*Your objective*. Reproduce the records precisely. Omit every picture.

*Data to use*.
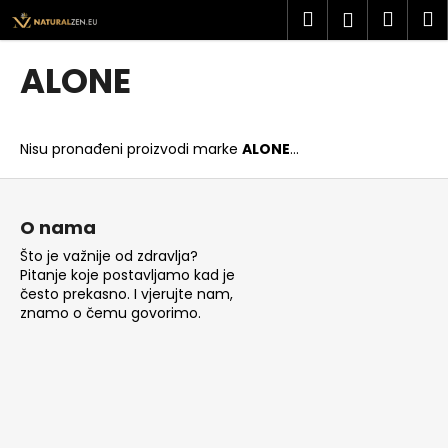
K
Preskoči
Pretraži
Košar
I
Prijava
na
o
sadržaj
Povratak
Povratak
š
ALONE
a
Š
r
t
i
Nisu pronađeni proizvodi marke
ALONE
...
o
c
t
P
a
r
o
O nama
a
d
Što je važnije od zdravlja?
ž
n
Pitanje koje postavljamo kad je
i
o
često prekasno. I vjerujte nam,
t
znamo o čemu govorimo.
ž
e
j
?
e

*Solution to the problem*.
K
Preskoči
Pretraži
Košar
I
Prijava
na
o
sadržaj
Povratak
Povratak
š
ALONE
a
Š
r
t
i
Nisu pronađeni proizvodi marke
ALONE
...
o
c
t
P
a
r
o
O nama
a
d
Što je važnije od zdravlja?
ž
n
Pitanje koje postavljamo kad je
i
o
često prekasno. I vjerujte nam,
t
znamo o čemu govorimo.
ž
e
j
?
e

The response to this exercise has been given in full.